Big Think

Our products and services are drawn from a deep well of Big Think. Granted, reading our book will not provide you with instructions on how to move your core business systems to the Cloud securely and to scale without disrupting business, or show you the details of the structure of your Role Mining and Governance, nor the intricacies of designing your Enterprise Data. Nonetheless, we guarantee you that the book will help you think about these core functions clearly, and more, and make you a better IT Professional and Practitioner in your field.

Buy it Now ($29.99 + Free Shipping). Paypal & all major (and minor) credits cards accepted.

Author’s Note 2nd Edition

In the second edition, we have added a new chapter on modeling of Access Reviews and Certification. When we started working on the Access and Review Certification models following the background that was already laid in the first edition, it was not clear at the outset that a Systems Engineering formulation could be found.

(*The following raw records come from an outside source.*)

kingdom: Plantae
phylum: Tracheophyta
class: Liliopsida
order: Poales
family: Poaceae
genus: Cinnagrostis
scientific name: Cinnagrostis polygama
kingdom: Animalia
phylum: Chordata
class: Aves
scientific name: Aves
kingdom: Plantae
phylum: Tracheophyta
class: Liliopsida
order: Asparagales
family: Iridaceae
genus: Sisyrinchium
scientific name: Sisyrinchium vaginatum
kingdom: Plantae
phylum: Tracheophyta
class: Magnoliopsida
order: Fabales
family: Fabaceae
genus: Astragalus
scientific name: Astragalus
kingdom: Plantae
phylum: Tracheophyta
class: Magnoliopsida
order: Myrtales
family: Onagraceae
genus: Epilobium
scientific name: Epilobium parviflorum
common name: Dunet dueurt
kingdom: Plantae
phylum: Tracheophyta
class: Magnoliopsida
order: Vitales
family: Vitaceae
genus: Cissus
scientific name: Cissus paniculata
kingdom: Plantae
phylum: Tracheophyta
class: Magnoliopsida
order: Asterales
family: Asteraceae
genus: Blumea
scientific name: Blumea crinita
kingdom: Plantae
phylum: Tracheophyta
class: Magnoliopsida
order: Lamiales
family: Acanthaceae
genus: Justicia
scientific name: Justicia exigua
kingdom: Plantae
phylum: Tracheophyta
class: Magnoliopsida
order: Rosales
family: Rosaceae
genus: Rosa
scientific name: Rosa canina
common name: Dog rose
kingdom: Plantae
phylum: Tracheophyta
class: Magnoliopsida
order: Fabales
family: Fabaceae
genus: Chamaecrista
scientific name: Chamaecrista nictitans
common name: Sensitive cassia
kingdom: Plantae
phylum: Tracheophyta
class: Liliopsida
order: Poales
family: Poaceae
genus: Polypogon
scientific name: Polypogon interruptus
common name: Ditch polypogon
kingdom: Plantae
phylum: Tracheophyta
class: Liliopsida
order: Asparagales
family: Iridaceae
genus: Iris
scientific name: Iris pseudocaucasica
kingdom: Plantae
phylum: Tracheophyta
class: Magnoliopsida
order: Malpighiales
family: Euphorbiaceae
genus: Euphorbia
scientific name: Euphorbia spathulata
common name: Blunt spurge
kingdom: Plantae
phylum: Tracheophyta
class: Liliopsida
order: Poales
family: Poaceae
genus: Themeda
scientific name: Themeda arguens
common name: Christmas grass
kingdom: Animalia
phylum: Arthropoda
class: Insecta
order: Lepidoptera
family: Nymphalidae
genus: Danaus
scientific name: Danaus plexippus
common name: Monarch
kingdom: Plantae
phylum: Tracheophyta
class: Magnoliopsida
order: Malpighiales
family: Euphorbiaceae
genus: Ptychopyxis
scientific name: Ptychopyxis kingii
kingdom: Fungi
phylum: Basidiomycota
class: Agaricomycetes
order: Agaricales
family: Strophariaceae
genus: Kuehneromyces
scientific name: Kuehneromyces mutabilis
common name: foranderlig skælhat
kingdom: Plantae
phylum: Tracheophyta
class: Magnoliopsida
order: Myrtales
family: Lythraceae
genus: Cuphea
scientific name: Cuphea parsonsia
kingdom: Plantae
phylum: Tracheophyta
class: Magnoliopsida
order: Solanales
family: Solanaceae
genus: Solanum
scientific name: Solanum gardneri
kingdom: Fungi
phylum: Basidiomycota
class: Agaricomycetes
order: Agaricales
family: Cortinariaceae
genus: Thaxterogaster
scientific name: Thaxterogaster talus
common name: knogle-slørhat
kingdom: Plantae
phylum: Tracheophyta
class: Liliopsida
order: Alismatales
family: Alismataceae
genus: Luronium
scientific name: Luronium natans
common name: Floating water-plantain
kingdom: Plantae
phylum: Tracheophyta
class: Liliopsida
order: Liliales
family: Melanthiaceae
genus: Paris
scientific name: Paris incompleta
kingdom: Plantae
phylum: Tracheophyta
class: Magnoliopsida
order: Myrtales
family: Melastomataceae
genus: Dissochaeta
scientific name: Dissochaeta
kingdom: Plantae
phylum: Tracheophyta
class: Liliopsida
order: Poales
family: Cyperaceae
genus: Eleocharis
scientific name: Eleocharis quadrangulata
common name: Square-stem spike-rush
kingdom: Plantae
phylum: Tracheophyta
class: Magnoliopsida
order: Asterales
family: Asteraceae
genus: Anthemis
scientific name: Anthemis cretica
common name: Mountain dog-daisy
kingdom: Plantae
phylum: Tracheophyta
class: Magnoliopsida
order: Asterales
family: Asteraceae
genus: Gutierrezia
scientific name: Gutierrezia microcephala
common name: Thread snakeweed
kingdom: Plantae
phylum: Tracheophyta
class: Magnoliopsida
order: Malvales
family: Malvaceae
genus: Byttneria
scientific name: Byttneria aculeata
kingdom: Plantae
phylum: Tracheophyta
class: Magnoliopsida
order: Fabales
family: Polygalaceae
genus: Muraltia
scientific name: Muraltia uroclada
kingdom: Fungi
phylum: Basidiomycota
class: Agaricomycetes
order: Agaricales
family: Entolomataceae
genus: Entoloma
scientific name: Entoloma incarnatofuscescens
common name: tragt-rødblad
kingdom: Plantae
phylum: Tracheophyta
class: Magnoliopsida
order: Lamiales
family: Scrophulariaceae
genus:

It was therefore remarkable to find out that a very solid model was accessible. We invite new and old readers to take a look at the new Chapter 4.

Author’s Note Original Edition

The book is a powerful, novel approach to the analysis and synthesis of IAM systems. It is motivated by the realization that the current practice of Information Systems in general, and Identity and Access Management in particular, is increasingly divorced from its Systems Engineering underpinnings. Even for the most innovative and resourceful practitioners, the architecture, design, implementation and support of enterprise Information Technology systems has taken a complex inferential approach, driven by algorithmic and rule based protocols and standards. This work creates a solid foundation for IAM by using established concepts from Systems Engineering, using systems representations for major IAM processes like authentication and authorization. Such systems formulations may then be used to analyze IAM systems in complicated organizations using established Systems Engineering methods. For example, the book shows that problems in IAM such as risk propagation and authentication processes that were heretofore analyzed in terms of prescriptive, algorithmic or empirical schemes, are indeed amenable to general theoretical treatment. The book is specifically designed to be accessible to the general IT practitioner. It is with this goal in mind that it teases out the concepts in a way that anyone with some college education will be able to understand.